The Mobile Computing & Internet of Things course involves several assignments where students develop an Android application according to a set of requirements. Most of the functionality can usually be validated by means of testing interactions with the UI. The validation and grading could potentially be automated using UI testing tools such as Espresso or Roboelectric. In this thesis, the student should design & implement an automated grading system for Android for use by students and course instructors. The system should allow students to submit compiled Android apps and which give students feedback based on their submission. Further, the different submissions and results should be so that course organizers can keep track which students have successfully submitted which tasks.

Smart Home

Extending rule-based automation in the Home Assistant smart home platform (BSc)
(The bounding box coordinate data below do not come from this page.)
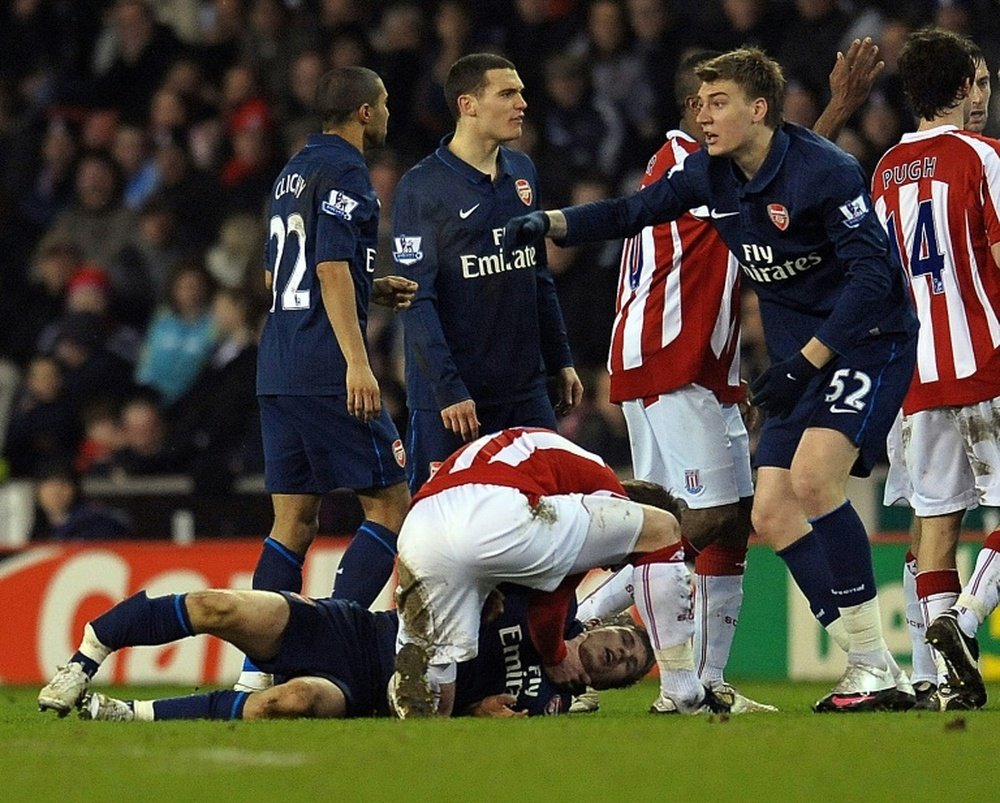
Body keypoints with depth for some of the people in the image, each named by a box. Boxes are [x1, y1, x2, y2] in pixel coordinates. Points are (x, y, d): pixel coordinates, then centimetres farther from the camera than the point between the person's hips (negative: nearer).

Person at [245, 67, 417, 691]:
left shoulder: (295, 170, 20)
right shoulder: (344, 170, -7)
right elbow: (332, 267, -17)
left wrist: (375, 288, 26)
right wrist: (357, 362, -22)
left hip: (277, 373, 9)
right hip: (327, 370, -9)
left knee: (294, 521, 8)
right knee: (391, 507, -4)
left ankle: (258, 669, 3)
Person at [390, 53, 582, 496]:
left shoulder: (522, 172, 10)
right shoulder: (422, 188, -10)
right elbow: (417, 301, -13)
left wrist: (561, 360, 16)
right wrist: (449, 391, -18)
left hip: (525, 389, 6)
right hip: (453, 396, -6)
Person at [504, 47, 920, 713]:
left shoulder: (825, 170, -20)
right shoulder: (711, 172, 2)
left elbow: (873, 273, -22)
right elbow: (635, 212, 13)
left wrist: (807, 360, -26)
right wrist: (550, 223, -3)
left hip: (870, 341, -9)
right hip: (802, 360, 9)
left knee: (811, 476, -27)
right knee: (772, 515, -1)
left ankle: (877, 669, -21)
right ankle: (869, 666, 3)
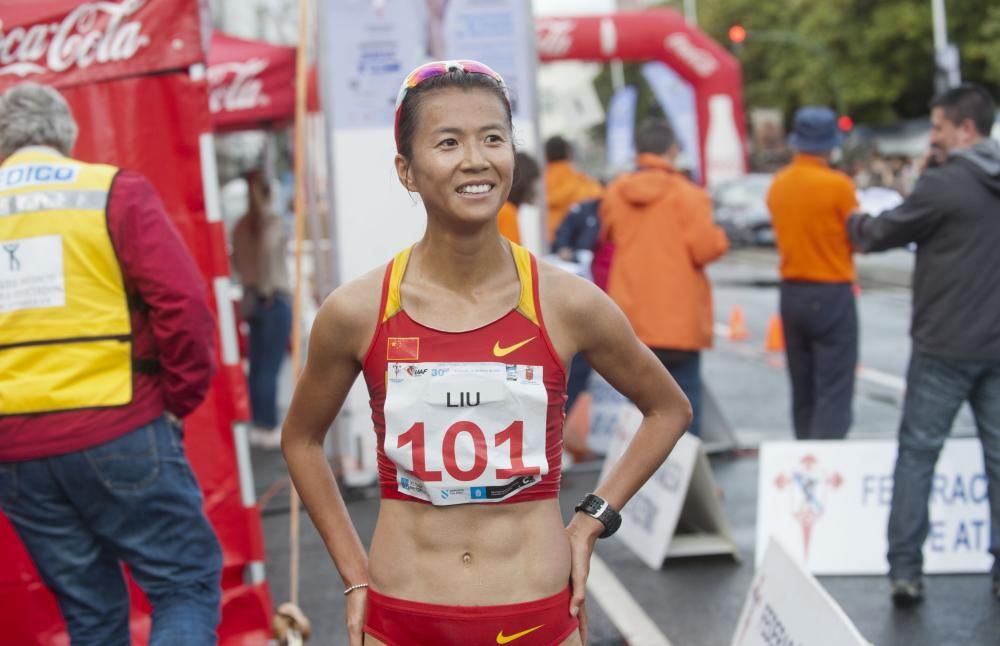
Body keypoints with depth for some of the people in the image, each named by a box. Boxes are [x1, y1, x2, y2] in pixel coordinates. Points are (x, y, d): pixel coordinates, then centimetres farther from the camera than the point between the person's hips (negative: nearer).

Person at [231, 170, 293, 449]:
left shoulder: (242, 225, 9)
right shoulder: (272, 221, -11)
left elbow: (236, 258, 12)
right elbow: (267, 249, -27)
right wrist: (267, 288, -19)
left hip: (251, 298, 7)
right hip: (274, 298, -7)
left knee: (257, 365, 12)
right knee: (270, 367, -5)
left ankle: (257, 424, 16)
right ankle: (269, 428, -3)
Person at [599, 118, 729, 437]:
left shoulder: (614, 194, 2)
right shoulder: (686, 194, -12)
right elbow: (705, 248, -15)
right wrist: (720, 236, 5)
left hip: (630, 318, 4)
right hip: (679, 319, -4)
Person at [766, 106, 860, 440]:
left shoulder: (778, 184, 4)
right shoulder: (838, 184, -13)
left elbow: (783, 236, 9)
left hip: (791, 293, 6)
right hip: (833, 294, -6)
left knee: (802, 392, 14)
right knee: (834, 394, -5)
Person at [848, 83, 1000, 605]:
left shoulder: (942, 185, -14)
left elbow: (881, 235, -3)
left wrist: (854, 221, 18)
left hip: (945, 346, -5)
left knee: (917, 453, 4)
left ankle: (905, 570, 4)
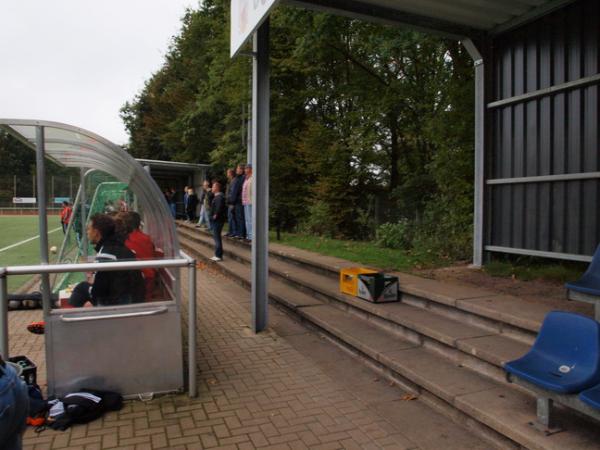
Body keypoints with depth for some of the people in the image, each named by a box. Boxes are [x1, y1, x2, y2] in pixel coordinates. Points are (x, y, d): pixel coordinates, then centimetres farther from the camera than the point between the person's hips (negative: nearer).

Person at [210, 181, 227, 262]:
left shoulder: (219, 197, -17)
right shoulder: (217, 196, 16)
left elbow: (219, 207, -29)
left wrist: (216, 214, -20)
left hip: (218, 219, -11)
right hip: (217, 219, 11)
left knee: (217, 237, -7)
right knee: (216, 236, 15)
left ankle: (219, 255, -3)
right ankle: (218, 254, 23)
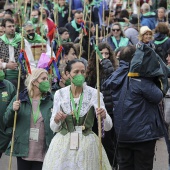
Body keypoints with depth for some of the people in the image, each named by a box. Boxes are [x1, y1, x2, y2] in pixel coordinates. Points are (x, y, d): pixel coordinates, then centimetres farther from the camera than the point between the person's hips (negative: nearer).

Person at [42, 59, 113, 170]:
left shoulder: (94, 93, -4)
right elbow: (54, 128, 5)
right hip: (63, 145, 1)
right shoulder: (60, 94, 1)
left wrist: (104, 116, -31)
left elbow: (108, 127, -9)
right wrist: (56, 120, -17)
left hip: (87, 145, -1)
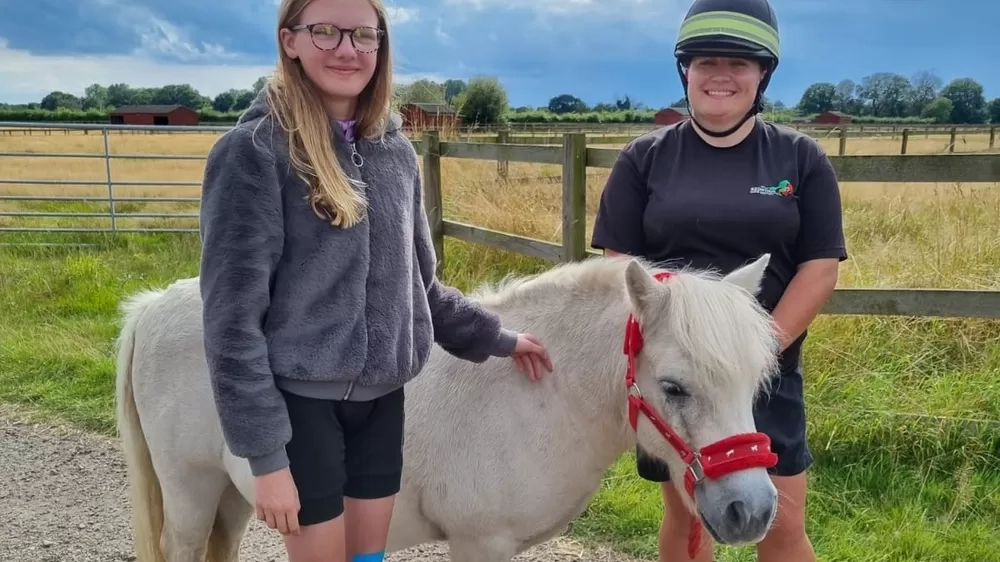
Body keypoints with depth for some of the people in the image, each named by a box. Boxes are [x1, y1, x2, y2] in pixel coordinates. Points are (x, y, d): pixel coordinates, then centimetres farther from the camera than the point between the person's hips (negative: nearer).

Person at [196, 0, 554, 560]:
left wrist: (497, 338, 14)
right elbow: (233, 315, -14)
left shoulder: (395, 151, 5)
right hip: (299, 398, -5)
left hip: (381, 398, 5)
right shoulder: (255, 151, -12)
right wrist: (266, 454, -16)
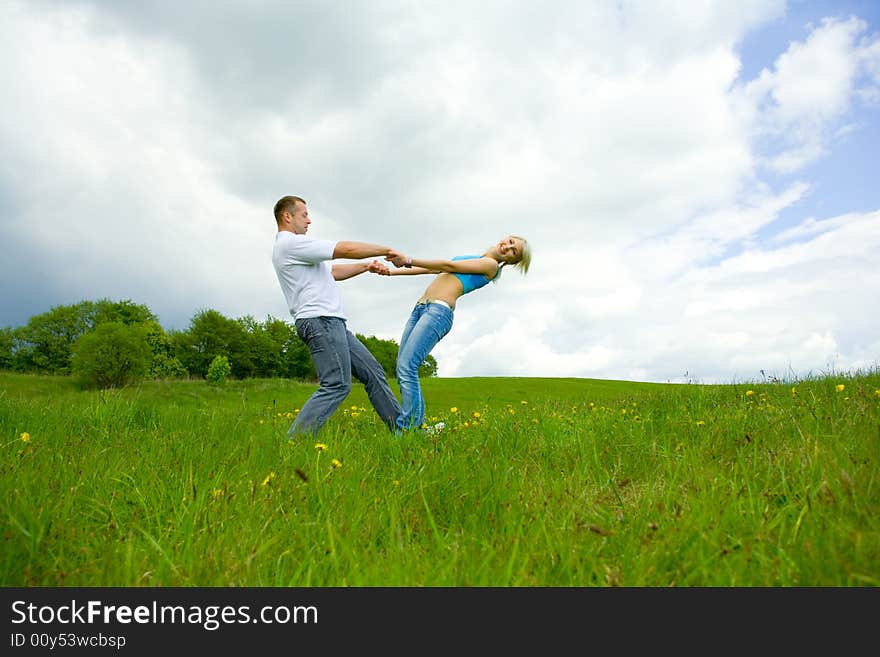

Home Assistant is an open-source software platform which integrates a large selection of commercially available and also DIY IoT devices, supports manual and automated control of the devices in a smart home through UI dashboards, a rule-based automation system and more. This thesis will analyse Home Assistants existing automation system, understand its limits and based on the findings, propose an extension or replacement for it. One such replacement could potentially be based on a logic-based language such as Datalog, allowing more declarative, logical predicate-based rules and automation which are more flexible than a “if-this-then-that” based system. Alternatively, an improvement could be to introduce a system which detect common patterns of the smart home actions and propose to convert common habits into rules for the user. E.g. if the user always switches off all the lights in the living room after the TV is turned on on a weekday, the system could detect this pattern and recommend to automate it.